Lamentando, lamentando, esganiçando, gemendo, grasnando, guinchando, chiando, rangendo, lá ia o gaiteiro, aumentando ainda mais o já considerável prazer do Capitão só de pensar que ele poderia parar a qualquer momento. Esta era mais uma coisa que ele esperava ansiosamente.
O que mais era agradável, perguntava-se a si mesmo. Bem, tantas coisas: o vermelho e dourado das árvores, agora que se aproximava o outono; o barulho pacífico das tesouras a alguns metros de sua banheira onde dois cabeleireiros praticavam suas habilidades num diretor de artes que cochilava e em seu assistente; a luz do sol refletida nos seis telefones reluzentes alinhados aos pés de sua banheira escavada na pedra. A única coisa melhor que um telefone que não tocava o tempo todo (ou melhor, nunca) eram seis telefones que não tocavam o tempo todo (ou melhor, nunca). Melhor do que tudo era o alegre murmurar das centenas de pessoas que lentamente se reuniam na clareira à sua volta para assistir à reunião vespertina do comitê.
O Capitão apertou marotamente o bico de seu pato de borracha. As reuniões vespertinas do comitê eram suas favoritas.

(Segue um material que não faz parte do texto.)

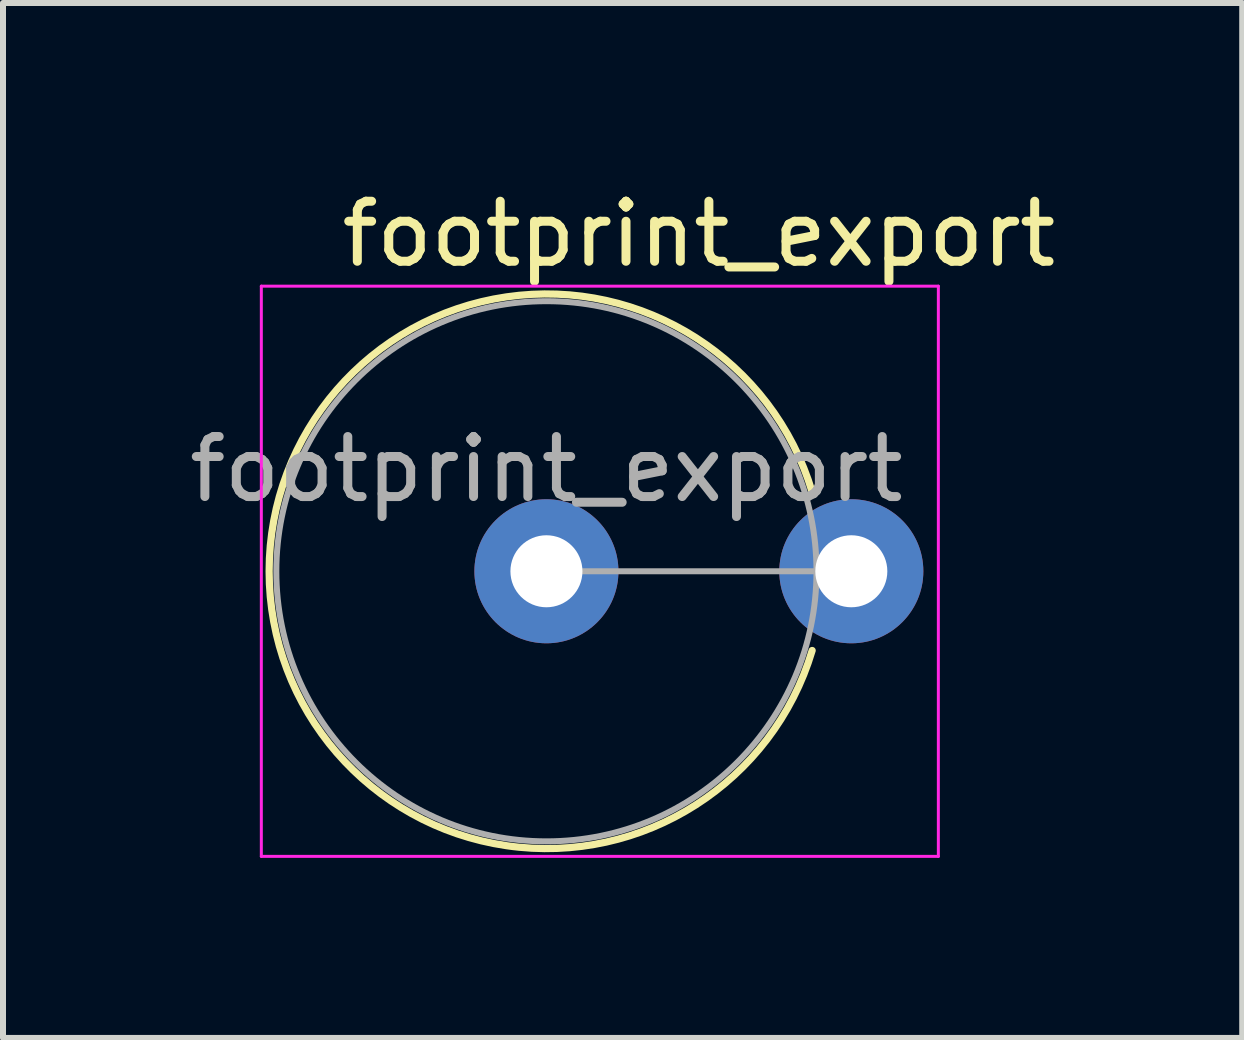
<source format=kicad_pcb>
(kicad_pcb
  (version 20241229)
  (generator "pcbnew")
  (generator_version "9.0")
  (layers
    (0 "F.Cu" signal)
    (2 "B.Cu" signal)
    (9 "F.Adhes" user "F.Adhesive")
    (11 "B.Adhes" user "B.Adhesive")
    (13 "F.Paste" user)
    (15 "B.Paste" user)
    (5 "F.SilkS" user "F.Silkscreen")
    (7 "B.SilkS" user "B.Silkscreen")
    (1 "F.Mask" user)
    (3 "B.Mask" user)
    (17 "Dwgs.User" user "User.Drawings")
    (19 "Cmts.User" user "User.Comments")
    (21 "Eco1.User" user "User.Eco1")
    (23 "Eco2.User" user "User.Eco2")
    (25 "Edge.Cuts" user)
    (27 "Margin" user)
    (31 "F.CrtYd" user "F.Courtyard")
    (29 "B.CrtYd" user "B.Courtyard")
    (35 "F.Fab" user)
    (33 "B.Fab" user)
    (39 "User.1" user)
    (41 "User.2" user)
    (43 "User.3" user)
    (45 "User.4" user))
  (footprint "footprint_export"
    (layer "F.Cu")
    (at 6.054 6.468)
    (property "Reference" "footprint_export" (at 2.54 -5.62 0) (layer "F.SilkS") (effects (font (size 1 1) (thickness 0.15))))
    (attr through_hole)
    (fp_arc (start 4.427415 1.32) (mid -4.62 0) (end 4.427415 -1.32) (stroke (width 0.12) (type solid)) (layer "F.SilkS"))
    (fp_line (start -4.75 -4.75) (end -4.75 4.75) (stroke (width 0.05) (type solid)) (layer "F.CrtYd"))
    (fp_line (start -4.75 4.75) (end 6.53 4.75) (stroke (width 0.05) (type solid)) (layer "F.CrtYd"))
    (fp_line (start 6.53 -4.75) (end -4.75 -4.75) (stroke (width 0.05) (type solid)) (layer "F.CrtYd"))
    (fp_line (start 6.53 4.75) (end 6.53 -4.75) (stroke (width 0.05) (type solid)) (layer "F.CrtYd"))
    (fp_line (start 0 0) (end 5.08 0) (stroke (width 0.1) (type solid)) (layer "F.Fab"))
    (fp_circle (center 0 0) (end 4.5 0) (stroke (width 0.1) (type solid)) (fill no) (layer "F.Fab"))
    (fp_text user "${REFERENCE}" (at 0 -1.7 0) (layer "F.Fab") (effects (font (size 1 1) (thickness 0.15))))
    (pad "1" thru_hole circle (at 0 0) (size 2.4 2.4) (drill 1.2) (layers "*.Cu" "*.Mask"))
    (pad "2" thru_hole oval (at 5.08 0) (size 2.4 2.4) (drill 1.2) (layers "*.Cu" "*.Mask")))
  (gr_rect
    (start -3 -3)
    (end 17.647 14.243)
    (stroke (width 0.1) (type default))
    (fill no)
    (layer "Edge.Cuts")))
</source>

Outros olhos espreitavam a massa que se reunia. No alto de uma árvore, na beira
da
clareira,
estava
Ford
Prefect,
recém-chegado
de
climas
estrangeiros. Após sua viagem de seis meses, estava magro e saudável, seus olhos brilhavam, vestia um casaco de pele de rena; sua barba estava tão dura e seu rosto tão bronzeado como de um cantor de country-rock. Ele e Arthur Dent vinham observando os golgafrichaneses há quase uma semana, e Ford decidira que era hora de agitar um pouco as coisas. A clareira estava cheia agora. Centenas de homens e mulheres andavam por ali, conversando, comendo frutas, jogando cartas, em geral relaxando. Seus macacões de viagem estavam a essa altura imundos e até rasgados, mas todos tinham cabelos impecavelmente penteados. Ford ficou curioso ao notar que alguns deles tinham recheado o macacão com folhas e ficou pensando se seria alguma forma de proteção contra o inverno que se aproximava. Ford apertou os olhos. Não poderiam ter de repente se interessado por botânica. No meio destas especulações a voz do Capitão elevou-se sobre o burburinho.